529 to Roth Rollover Calculator
Calculate how many years it takes to roll over your leftover 529 plan balance to a Roth IRA under SECURE 2.0. See the $35,000 lifetime cap, annual Roth contribution limits, and the total tax-free amount you can move.
What Is the 529 to Roth Rollover?
The 529 to Roth IRA rollover is a provision of the SECURE 2.0 Act that took effect in 2024. It lets families roll over leftover funds from a 529 education savings plan into a Roth IRA for the beneficiary — tax-free and penalty-free. Before SECURE 2.0, unused 529 money was effectively stuck: withdrawing it for non-education use meant paying income tax plus a 10% penalty on earnings. Now up to $35,000 of unused 529 funds can become retirement savings without any tax bill.
The $35,000 Lifetime Cap and Other Rules
The rollover has strict limits. The $35,000 lifetime cap applies per beneficiary across their lifetime — not per year, not per 529 account. Each year's rollover is limited to the annual Roth IRA contribution limit ($7,000 in 2026, $8,000 if the beneficiary is age 50+), and that total is reduced by any other Roth or traditional IRA contributions the beneficiary makes that year. The 529 account must have been open for at least 15 years, and contributions made in the last 5 years (plus their earnings) cannot be rolled over. The beneficiary must also have earned income equal to the rollover amount for that year.

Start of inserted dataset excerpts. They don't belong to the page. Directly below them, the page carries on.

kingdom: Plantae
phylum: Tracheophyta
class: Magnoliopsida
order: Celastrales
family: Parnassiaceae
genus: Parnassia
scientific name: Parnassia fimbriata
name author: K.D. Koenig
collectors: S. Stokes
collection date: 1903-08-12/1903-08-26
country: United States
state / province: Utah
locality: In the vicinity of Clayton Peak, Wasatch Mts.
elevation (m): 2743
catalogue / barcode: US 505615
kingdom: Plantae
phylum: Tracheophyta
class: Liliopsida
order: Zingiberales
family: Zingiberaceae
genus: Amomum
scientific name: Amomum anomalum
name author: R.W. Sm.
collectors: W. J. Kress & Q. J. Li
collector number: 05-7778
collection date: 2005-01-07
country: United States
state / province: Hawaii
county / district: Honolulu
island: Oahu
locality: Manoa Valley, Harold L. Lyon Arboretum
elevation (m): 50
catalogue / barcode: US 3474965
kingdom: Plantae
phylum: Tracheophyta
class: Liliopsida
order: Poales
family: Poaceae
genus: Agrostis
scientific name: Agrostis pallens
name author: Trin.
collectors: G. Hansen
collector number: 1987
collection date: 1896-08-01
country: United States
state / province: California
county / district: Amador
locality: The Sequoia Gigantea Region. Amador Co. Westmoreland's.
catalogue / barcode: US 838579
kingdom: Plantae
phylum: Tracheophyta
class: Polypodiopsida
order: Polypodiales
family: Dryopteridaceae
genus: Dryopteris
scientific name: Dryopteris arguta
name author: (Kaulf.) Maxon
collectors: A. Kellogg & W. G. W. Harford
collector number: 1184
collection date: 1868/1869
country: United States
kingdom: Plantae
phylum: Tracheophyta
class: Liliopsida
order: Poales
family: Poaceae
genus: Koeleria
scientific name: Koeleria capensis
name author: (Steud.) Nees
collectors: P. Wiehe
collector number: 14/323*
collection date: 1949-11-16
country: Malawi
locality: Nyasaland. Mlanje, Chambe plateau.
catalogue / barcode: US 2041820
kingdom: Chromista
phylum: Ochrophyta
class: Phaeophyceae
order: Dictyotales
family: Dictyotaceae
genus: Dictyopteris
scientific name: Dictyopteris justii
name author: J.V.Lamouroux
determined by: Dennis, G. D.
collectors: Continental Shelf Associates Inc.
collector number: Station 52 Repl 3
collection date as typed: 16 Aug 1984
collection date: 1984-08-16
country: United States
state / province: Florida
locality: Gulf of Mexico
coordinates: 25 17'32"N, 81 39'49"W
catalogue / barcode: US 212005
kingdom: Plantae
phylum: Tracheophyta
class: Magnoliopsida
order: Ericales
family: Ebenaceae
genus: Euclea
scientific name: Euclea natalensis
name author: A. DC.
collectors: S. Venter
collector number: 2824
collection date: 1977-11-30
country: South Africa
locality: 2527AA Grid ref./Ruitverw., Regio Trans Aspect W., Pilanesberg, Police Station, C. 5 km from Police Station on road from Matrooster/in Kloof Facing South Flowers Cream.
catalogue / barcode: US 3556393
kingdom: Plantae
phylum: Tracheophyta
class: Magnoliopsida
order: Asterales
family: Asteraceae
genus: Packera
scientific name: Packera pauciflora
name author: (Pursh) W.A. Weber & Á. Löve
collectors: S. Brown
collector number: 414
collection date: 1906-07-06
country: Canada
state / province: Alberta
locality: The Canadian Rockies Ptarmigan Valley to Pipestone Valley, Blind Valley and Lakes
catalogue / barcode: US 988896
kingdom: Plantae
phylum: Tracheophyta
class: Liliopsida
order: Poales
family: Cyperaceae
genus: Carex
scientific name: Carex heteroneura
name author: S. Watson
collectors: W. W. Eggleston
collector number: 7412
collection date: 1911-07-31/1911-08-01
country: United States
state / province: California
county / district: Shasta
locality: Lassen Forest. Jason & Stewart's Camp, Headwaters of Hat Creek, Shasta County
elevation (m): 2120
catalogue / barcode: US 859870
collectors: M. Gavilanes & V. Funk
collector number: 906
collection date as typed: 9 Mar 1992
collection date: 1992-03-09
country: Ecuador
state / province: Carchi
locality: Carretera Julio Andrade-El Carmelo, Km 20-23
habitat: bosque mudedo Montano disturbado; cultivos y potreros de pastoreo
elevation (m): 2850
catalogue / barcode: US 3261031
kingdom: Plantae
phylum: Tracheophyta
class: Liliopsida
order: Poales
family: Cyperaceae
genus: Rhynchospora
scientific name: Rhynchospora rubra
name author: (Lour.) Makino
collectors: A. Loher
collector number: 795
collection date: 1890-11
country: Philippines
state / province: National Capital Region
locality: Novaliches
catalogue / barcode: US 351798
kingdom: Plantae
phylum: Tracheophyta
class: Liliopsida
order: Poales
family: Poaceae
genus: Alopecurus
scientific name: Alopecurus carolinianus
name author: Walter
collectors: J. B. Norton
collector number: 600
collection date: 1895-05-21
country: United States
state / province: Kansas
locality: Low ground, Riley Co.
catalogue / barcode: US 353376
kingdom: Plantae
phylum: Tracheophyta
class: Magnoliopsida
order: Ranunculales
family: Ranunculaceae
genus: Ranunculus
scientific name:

Who Should Use This Rollover?
It is ideal for families who over-funded a 529, have a child who got a scholarship, or whose beneficiary chose a cheaper school. Grandparents who want to help both a grandchild's education and retirement also benefit — an over-funded 529 becomes a head start on retirement savings. It is less useful if the beneficiary will need the full 529 for education, since the 15-year seasoning rule prevents using it as a Roth back-door with recent contributions. Remember — this rollover does not circumvent income limits on direct Roth contributions, which is intentional IRS policy.
Strategy: Maximize the Tax-Free Benefit
Because the annual cap is small (~$7,000), using the full $35,000 takes at least 5 years. Start the rollover as soon as the beneficiary has earned income — even a part-time summer job qualifies. Keep the beneficiary's own Roth contributions separate; every dollar they put in reduces the rollover room for that year. If married, consider rolling smaller amounts to two different spouses' IRAs by changing the beneficiary (though the 15-year clock may restart — check with a CPA). The earlier the rollover starts, the longer the compounding — $35,000 rolled over by age 25 grows to over $500,000 by age 65 at 7% annual return.